▸ Work instruction
Please report every line from the material that contains the word "objects".

▸ The data
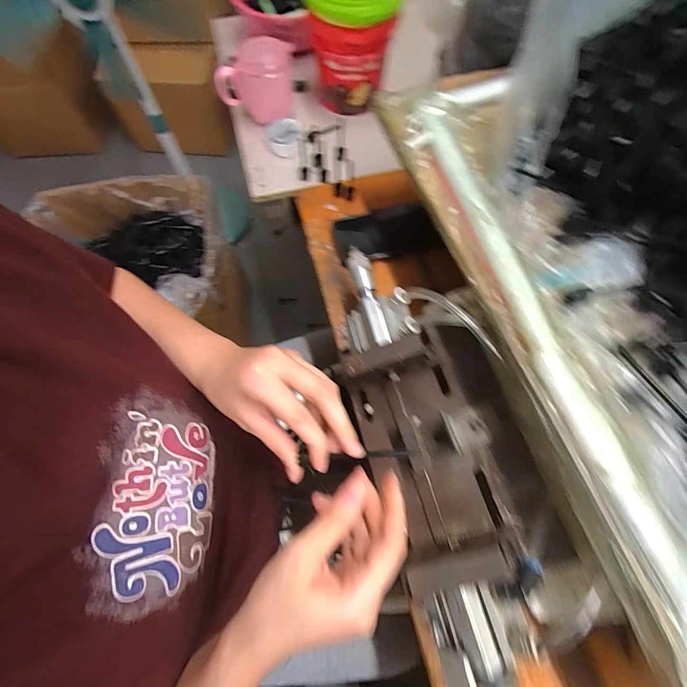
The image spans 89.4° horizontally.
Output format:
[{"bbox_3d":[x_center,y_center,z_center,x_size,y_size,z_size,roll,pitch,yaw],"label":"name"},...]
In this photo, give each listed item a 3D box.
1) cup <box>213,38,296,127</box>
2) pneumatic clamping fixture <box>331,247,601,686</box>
[{"bbox_3d":[-0.136,-0.401,0.531,0.121,0.084,0.073,4,68,2],"label":"cup"},{"bbox_3d":[0.102,0.094,0.321,0.153,0.112,0.437,-15,68,-6],"label":"pneumatic clamping fixture"}]

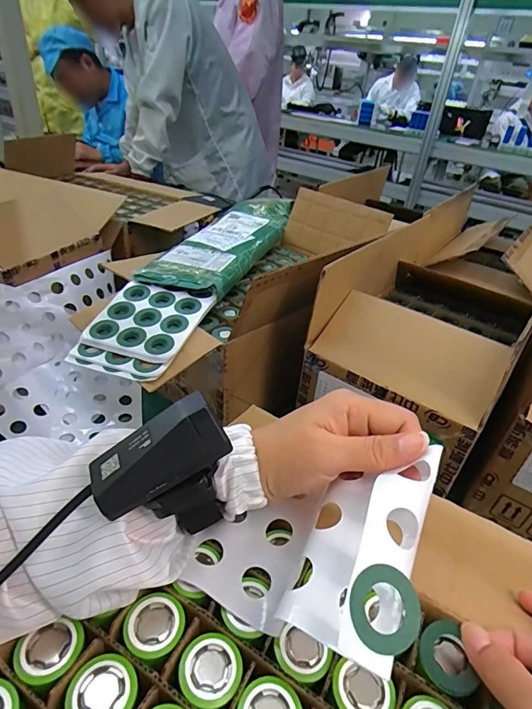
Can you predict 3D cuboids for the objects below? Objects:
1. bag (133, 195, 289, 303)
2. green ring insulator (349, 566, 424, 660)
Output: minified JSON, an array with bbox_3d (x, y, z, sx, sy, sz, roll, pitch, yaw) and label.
[{"bbox_3d":[-0.052,-0.182,0.653,0.114,0.030,0.372,19,38,11],"label":"bag"},{"bbox_3d":[0.049,0.104,0.171,0.031,0.004,0.031,8,62,-15],"label":"green ring insulator"}]

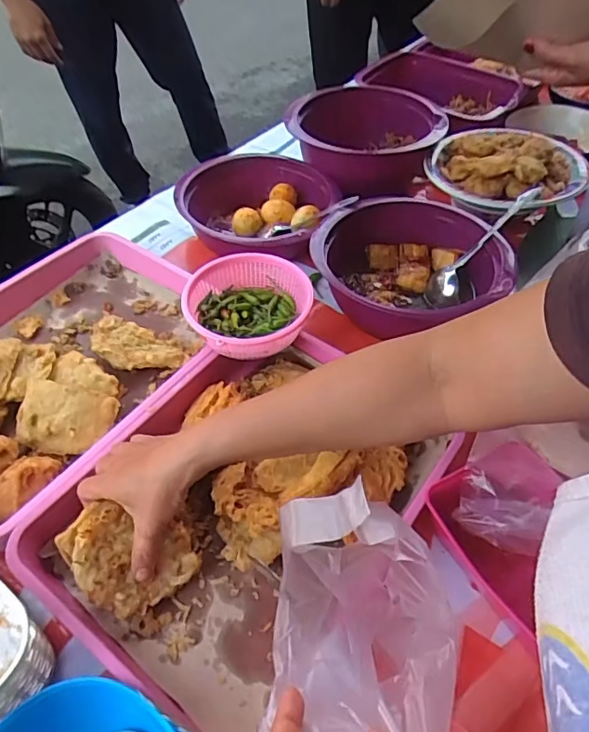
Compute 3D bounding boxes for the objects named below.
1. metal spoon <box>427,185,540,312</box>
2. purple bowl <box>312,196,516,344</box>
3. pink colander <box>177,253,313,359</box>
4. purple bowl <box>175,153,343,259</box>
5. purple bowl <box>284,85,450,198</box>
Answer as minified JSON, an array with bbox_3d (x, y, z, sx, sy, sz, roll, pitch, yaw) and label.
[{"bbox_3d":[0.228,-0.145,0.634,0.183,0.016,0.050,-48,57,8],"label":"metal spoon"},{"bbox_3d":[0.135,-0.115,0.642,0.213,0.076,0.211,-1,51,1],"label":"purple bowl"},{"bbox_3d":[-0.050,-0.062,0.573,0.135,0.046,0.133,-1,51,1],"label":"pink colander"},{"bbox_3d":[-0.056,-0.220,0.758,0.214,0.068,0.200,-1,51,1],"label":"purple bowl"},{"bbox_3d":[0.108,-0.345,0.815,0.206,0.092,0.215,-1,51,1],"label":"purple bowl"}]

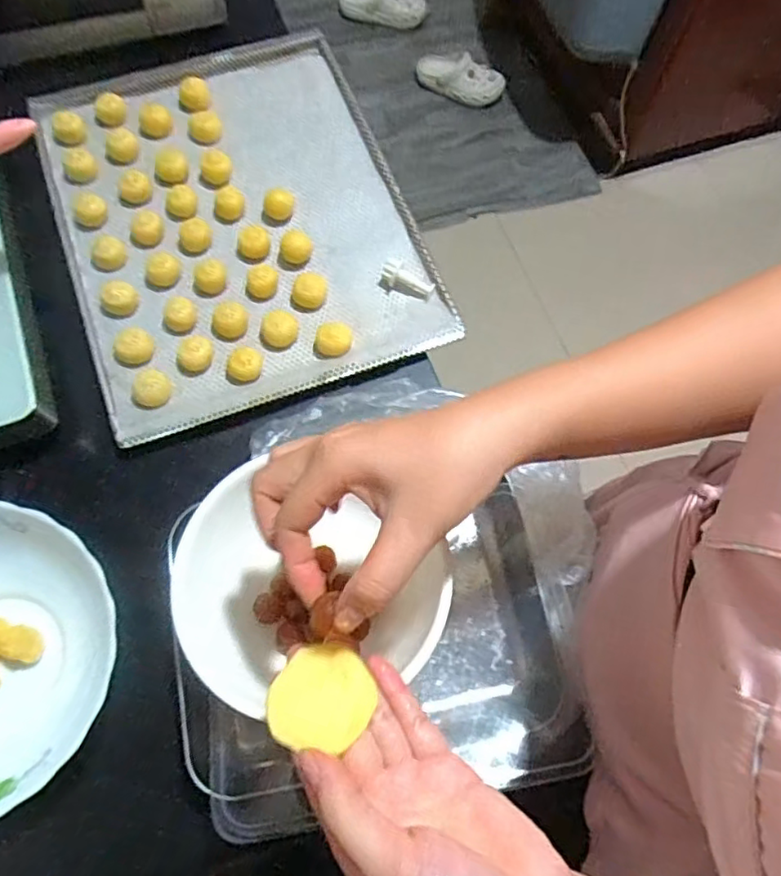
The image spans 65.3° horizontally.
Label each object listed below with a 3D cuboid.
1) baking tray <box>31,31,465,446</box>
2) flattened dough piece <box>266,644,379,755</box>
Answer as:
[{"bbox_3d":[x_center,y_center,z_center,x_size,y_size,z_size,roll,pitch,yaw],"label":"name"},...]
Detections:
[{"bbox_3d":[-0.148,-0.216,0.582,0.311,0.031,0.401,-19,72,-9],"label":"baking tray"},{"bbox_3d":[-0.034,0.123,0.291,0.046,0.006,0.044,10,55,-11],"label":"flattened dough piece"}]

▸ Your solution
Can you predict 3D cuboids for the objects below? Objects:
Compute 3D bounding boxes for the objects named below.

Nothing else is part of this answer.